Steve Smith hasn't altered his routine, or his trademark feisty style.
The 35-year-old wide receiver still celebrates touchdowns by spinning the football, doesn't back down an inch in practice scuffles and has regularly dominated cornerbacks since joining the Ravens in March via a three-year, $11 million contract.
The five-time Pro Bowl wide receiver acknowledged some nervousness and excitement heading into his preseason debut with his new football team Thursday night against the San Francisco 49ers at M&T Bank Stadium.
"It's kind of nervous a little bit, new situation, new surroundings, but it's still football," Smith said.
Smith says he's still adjusting to the Ravens' offense even though his transition has apoeared relatively seamless.
"Some things still kind of get me," Smith said. "Overall, I think I can do a few things better, be more fluid, be more consistent in some other areas. I'm still learning overall.
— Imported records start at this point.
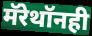
मॅरेथॉनहीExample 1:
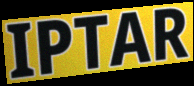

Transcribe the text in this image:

IPTAR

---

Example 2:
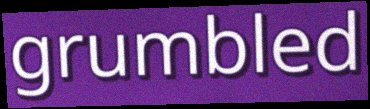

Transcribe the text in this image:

grumbled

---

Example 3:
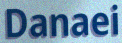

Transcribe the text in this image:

Danaei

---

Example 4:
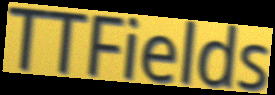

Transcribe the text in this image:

TTFields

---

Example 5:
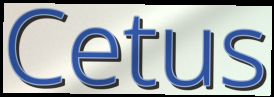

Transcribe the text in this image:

Cetus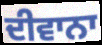
ਦੀਵਾਨਾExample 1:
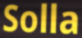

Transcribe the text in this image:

Solla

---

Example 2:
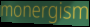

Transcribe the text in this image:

monergism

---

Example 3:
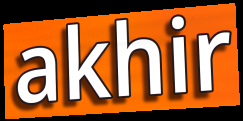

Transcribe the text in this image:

akhir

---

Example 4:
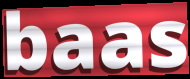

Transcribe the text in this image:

baas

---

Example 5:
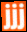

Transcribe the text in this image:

jjj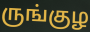
ருங்குழ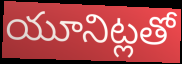
యూనిట్లతో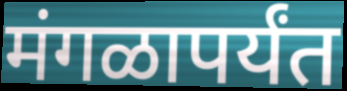
मंगळापर्यंत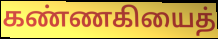
கண்ணகியைத்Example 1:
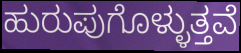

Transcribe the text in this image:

ಹುರುಪುಗೊಳ್ಳುತ್ತವೆ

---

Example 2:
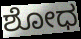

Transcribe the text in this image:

ಶೋಧ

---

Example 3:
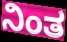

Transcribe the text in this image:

ನಿಂತ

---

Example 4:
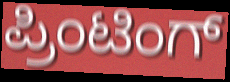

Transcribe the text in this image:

It's not that bad. You're always trying to improve, always trying to get better, try to minimize the mistakes.
"The last time I was in a West Coast offense was 13 years ago my rookie year. I'm a little backwards on some things, but I think overall it will be fine. ... I'm a blind dog in a meathouse. I'm just feeling my way through."
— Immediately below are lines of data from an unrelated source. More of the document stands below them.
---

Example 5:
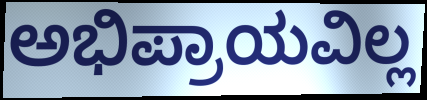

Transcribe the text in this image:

ಅಭಿಪ್ರಾಯವಿಲ್ಲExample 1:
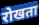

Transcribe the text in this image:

रोखता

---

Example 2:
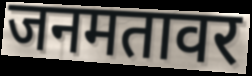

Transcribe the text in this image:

जनमतावर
Smith is coming off one of his least productive seasons, catching 64 passes for 745 yards and four touchdowns last year before being released by the Carolina Panthers in March.
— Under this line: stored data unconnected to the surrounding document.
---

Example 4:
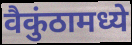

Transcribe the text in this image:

वैकुंठामध्ये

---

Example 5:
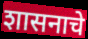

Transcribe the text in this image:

शासनाचे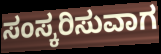
ಸಂಸ್ಕರಿಸುವಾಗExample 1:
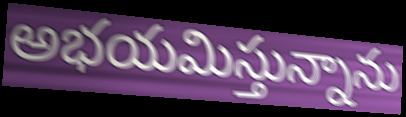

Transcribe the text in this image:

Keyshawn Johnson, a former NFL wide receiver and current ESPN NFL analyst who played one season with Smith with the Panthers in 2006 prior to retiring, predicts Smith will quickly find success with the Ravens.
"I think it's going to be a great fit," Johnson said during a recent telephone interview. "Steve is going to have an opinionated voice about what should be done. I think he's going to be a good talent and help the team in the passing game and running game. I'm excited to see him get going. I think it's going to be a great fit because Steve is a different type of feisty. I always call it the little man syndrome, but it's a good thing for him.
"I know him well. It's all about, 'I'm smaller than you, so I'm going to be feisty, and I'm still trying to prove you stupid general managers [messed] up. You guys judge talent, so you should have been able to judge me right.' He takes things personally."
Told of Johnson's comments, Smith replied: "I'll take that, that's good. He played the game. He knows."